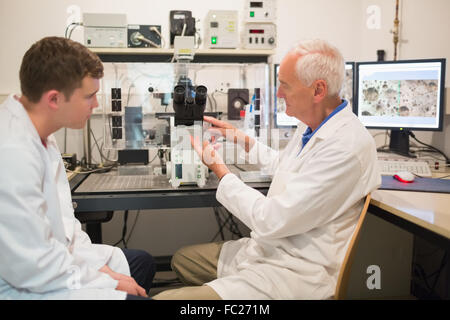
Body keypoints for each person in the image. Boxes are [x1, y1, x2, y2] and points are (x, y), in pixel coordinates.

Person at [153, 39, 381, 300]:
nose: (279, 94)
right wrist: (240, 138)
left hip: (296, 273)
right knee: (182, 260)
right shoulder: (313, 125)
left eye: (284, 85)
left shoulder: (346, 148)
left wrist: (220, 170)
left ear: (318, 90)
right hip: (271, 249)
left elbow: (271, 220)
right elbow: (285, 166)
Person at [0, 37, 155, 300]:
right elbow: (34, 266)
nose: (95, 105)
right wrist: (106, 281)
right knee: (131, 292)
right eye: (90, 96)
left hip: (56, 258)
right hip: (27, 284)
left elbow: (65, 226)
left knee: (141, 263)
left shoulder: (42, 134)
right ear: (54, 99)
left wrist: (101, 269)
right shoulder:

_ _ _ _ _

● EXERCISE DESCRIPTION
Starting at the first line of the data, set down each line exactly until you have copied the line with "right hip: (271, 249)", but leave the pictures out.

● EXERCISE SOLUTION
Body keypoints for each person in the image. Boxes are [x1, y1, x2, y2] and points are (x, y), in pixel coordinates.

Person at [153, 39, 381, 300]:
nose: (279, 94)
right wrist: (240, 138)
left hip: (296, 273)
right knee: (182, 260)
right shoulder: (313, 125)
left eye: (284, 85)
left shoulder: (346, 148)
left wrist: (220, 170)
left ear: (318, 90)
right hip: (271, 249)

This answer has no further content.